Feith arrived here from Brussels where he and State Department counterpart Marc Grossman presented American redeployment plans to a meeting of permanent representatives to NATO.

Feith told journalists here a consultation process was in progress.

"Decisions are going to come through a respectful consultative process," he said:

"If (the process is) done right it will be enormously beneficial to the Alliance and to our security."

He said he and Grossman would visit a dozen countries this week including Russia to discuss US redeployments in Europe.

President George W. Bush said last month Washington would step up negotiations with several European and Asian countries on American global deployment.

Miller told state Trojka radio Monday: "If it was only up to me, I would have said yes."

Szmajdzinski said earlier Monday in a separate radio interview there was no risk that Poland, a NATO member since 1999, could become a target for extremists if US military bases were opened in the country.

"It will not change our situation. Poland already is a member of the anti-terrorist coalition," he said. "Ironically, the bases could mean that our country will be safer, a reaction to an attack could be faster."

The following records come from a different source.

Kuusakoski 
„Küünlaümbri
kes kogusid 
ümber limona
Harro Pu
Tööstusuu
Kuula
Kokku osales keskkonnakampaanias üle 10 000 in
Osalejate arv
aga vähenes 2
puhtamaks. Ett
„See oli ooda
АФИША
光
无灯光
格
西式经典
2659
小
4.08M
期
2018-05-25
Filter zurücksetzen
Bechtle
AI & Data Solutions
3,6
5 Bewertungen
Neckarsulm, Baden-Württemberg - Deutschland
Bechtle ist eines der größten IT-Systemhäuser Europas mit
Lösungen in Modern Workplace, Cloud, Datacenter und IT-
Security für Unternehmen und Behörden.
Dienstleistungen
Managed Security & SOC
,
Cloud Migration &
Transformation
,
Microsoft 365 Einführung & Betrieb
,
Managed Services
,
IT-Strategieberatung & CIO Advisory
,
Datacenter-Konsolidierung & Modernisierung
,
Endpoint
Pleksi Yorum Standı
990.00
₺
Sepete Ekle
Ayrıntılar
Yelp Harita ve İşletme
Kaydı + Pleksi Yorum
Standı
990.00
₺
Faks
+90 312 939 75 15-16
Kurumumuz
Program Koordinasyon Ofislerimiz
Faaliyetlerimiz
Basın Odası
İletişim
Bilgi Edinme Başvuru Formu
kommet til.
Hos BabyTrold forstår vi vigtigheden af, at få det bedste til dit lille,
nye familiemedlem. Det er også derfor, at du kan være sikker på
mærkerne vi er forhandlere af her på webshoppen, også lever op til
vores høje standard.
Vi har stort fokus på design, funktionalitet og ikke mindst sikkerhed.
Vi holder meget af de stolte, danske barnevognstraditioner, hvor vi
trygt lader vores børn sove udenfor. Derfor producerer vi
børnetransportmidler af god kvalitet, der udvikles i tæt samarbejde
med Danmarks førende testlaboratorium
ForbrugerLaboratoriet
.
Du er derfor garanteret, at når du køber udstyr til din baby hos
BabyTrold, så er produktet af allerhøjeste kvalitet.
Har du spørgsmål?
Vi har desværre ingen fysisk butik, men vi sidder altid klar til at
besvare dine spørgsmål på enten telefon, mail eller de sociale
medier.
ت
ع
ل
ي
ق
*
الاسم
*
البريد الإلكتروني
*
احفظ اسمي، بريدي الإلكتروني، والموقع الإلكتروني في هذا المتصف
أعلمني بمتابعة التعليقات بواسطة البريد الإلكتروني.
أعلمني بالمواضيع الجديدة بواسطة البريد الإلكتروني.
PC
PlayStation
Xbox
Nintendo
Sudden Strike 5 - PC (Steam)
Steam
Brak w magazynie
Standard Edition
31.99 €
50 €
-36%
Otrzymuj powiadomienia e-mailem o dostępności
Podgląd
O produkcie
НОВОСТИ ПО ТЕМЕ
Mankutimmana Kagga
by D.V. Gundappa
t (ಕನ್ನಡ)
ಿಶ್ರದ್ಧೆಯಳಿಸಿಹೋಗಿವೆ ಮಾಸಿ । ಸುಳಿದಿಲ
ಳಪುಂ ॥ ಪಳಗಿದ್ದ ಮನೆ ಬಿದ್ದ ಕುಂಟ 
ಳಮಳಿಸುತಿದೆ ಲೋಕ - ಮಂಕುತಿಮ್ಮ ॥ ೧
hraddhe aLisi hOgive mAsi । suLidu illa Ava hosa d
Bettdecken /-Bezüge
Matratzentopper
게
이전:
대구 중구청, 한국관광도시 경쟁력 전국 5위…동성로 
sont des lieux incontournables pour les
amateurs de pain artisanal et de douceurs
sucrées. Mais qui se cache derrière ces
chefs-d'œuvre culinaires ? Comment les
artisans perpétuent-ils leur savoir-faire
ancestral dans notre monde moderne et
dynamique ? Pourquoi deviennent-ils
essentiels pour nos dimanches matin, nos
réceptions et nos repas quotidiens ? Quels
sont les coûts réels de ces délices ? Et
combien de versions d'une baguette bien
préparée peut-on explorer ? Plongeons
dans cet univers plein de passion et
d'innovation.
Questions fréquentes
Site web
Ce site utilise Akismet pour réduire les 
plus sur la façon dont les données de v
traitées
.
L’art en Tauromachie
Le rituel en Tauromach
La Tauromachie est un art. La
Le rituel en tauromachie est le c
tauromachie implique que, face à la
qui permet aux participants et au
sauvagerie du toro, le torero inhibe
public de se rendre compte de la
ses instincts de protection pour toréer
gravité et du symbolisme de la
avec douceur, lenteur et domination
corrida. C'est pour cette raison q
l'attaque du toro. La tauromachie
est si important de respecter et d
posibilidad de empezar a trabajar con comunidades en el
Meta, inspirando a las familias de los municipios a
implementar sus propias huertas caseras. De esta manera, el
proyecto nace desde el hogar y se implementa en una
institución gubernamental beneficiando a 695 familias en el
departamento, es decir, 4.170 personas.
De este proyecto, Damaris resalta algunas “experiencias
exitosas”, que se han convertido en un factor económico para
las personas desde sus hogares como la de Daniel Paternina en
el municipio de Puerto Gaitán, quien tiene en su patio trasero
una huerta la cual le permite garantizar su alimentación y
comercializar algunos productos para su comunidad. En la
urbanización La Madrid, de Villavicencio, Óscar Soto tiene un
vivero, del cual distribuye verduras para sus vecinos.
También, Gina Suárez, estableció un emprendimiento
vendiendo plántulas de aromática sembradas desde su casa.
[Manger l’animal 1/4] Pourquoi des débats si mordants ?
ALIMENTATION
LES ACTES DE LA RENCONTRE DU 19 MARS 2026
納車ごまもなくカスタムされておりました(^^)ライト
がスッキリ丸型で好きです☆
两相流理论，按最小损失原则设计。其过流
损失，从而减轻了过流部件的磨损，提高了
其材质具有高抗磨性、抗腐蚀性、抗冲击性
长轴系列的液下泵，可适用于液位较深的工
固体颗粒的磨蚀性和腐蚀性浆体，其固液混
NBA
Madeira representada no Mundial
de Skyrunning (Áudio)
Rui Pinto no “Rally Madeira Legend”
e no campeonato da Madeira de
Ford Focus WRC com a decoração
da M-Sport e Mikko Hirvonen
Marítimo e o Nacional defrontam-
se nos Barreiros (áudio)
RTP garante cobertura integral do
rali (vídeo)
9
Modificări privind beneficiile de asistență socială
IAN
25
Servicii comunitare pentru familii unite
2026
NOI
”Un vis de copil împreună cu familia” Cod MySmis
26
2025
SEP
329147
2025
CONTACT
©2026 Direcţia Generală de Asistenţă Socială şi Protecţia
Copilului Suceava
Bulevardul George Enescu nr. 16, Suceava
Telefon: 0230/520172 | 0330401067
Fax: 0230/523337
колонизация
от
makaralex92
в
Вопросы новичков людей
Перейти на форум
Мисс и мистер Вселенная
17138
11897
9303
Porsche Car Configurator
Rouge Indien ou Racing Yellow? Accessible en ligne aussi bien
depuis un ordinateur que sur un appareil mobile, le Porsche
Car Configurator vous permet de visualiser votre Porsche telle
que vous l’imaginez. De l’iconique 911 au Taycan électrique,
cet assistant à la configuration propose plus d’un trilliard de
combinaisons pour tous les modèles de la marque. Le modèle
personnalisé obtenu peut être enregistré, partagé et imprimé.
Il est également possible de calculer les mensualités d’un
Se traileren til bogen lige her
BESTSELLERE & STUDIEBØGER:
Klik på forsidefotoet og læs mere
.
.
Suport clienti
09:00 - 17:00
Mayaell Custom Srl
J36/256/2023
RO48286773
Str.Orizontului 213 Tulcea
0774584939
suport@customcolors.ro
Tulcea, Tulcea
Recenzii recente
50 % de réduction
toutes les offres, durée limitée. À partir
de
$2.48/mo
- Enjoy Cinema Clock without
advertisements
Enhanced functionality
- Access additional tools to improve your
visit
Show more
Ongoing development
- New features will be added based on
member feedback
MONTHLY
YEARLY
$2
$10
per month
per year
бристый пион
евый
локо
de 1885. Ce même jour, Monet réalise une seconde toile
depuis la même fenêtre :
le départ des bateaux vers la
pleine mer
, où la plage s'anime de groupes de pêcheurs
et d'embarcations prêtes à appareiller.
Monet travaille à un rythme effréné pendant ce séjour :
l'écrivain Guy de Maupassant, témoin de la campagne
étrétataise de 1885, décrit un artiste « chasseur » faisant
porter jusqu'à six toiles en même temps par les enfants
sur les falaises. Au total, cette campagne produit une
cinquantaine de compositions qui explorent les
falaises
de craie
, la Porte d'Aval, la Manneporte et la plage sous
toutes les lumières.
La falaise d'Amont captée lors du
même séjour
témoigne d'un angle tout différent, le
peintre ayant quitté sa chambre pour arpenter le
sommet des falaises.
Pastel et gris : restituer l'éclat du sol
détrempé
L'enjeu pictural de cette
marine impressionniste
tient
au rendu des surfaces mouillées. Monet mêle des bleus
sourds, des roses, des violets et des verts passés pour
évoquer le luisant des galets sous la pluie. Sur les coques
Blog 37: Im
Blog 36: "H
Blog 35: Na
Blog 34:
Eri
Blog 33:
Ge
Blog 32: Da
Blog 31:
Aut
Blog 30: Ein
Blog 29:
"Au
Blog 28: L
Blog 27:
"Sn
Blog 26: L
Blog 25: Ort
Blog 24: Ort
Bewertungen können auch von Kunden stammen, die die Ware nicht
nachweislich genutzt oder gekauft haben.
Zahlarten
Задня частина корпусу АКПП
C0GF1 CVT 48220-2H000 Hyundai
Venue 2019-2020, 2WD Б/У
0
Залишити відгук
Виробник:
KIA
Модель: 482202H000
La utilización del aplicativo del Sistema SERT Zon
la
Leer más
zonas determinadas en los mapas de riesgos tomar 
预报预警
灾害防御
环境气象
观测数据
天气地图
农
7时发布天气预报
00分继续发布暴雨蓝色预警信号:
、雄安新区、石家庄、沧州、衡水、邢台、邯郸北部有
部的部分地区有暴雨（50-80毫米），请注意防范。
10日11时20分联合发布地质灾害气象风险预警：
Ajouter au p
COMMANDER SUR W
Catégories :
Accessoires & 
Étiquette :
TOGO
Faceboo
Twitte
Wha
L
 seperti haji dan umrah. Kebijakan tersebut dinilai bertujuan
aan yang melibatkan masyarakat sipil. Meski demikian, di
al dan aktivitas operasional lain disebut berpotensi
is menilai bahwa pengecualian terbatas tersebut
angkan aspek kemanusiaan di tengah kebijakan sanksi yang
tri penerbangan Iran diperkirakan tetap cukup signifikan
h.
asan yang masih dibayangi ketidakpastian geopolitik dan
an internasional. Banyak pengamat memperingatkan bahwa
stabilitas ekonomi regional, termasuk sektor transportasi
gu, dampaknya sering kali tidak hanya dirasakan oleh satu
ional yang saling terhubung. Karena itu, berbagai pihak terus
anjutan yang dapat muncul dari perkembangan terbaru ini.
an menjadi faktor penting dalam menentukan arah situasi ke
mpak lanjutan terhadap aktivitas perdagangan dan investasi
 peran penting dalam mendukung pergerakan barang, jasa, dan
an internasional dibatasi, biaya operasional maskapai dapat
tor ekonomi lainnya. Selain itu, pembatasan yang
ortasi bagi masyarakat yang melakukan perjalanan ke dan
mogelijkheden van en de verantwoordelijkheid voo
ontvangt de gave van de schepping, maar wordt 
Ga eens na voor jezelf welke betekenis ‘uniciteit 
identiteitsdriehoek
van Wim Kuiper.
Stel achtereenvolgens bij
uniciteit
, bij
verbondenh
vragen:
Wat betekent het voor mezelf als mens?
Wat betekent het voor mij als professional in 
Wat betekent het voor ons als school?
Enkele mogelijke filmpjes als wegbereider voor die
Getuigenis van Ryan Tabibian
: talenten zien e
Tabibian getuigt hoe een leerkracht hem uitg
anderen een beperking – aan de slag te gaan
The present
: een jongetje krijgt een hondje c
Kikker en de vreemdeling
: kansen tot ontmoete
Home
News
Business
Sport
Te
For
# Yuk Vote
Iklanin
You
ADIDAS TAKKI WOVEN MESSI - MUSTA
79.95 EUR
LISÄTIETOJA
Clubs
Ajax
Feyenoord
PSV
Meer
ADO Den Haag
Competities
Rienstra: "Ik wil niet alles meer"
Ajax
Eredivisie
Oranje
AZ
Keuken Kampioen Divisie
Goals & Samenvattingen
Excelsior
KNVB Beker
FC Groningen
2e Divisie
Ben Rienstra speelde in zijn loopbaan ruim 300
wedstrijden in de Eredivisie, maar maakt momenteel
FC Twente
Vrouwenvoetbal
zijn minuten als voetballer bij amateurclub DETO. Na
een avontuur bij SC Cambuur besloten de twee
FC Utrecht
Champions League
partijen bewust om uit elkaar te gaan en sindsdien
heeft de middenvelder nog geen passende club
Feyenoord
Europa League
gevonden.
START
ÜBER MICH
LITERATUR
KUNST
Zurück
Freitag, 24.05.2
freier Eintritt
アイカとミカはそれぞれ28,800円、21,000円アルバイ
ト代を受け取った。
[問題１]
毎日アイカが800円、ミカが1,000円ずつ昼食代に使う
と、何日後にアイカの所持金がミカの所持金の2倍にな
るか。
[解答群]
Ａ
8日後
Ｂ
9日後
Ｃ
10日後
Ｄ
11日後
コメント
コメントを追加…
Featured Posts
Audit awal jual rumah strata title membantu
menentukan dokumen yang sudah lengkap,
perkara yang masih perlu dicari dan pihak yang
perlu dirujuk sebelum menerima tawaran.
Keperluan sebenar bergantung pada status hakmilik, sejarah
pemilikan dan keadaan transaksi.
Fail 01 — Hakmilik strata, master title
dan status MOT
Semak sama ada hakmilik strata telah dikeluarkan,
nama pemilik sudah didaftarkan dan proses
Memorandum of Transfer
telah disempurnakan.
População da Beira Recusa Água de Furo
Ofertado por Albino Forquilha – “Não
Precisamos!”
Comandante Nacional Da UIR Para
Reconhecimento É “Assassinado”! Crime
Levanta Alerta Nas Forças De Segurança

Szmajdzinski has previously said the government and President Aleksander Kwasniewski would discuss the base issue with Poland's political parties and listen to public opinion.

Bush came to office in January 2001 with plans to overhaul US forces to make them more mobile as well as revamp where they are stationed abroad.

Poland was one of Washington's strongest backers in the war that toppled Iraqi leader Saddam Hussein and has sent around 2,500 troops and leads one the three military zones in the country.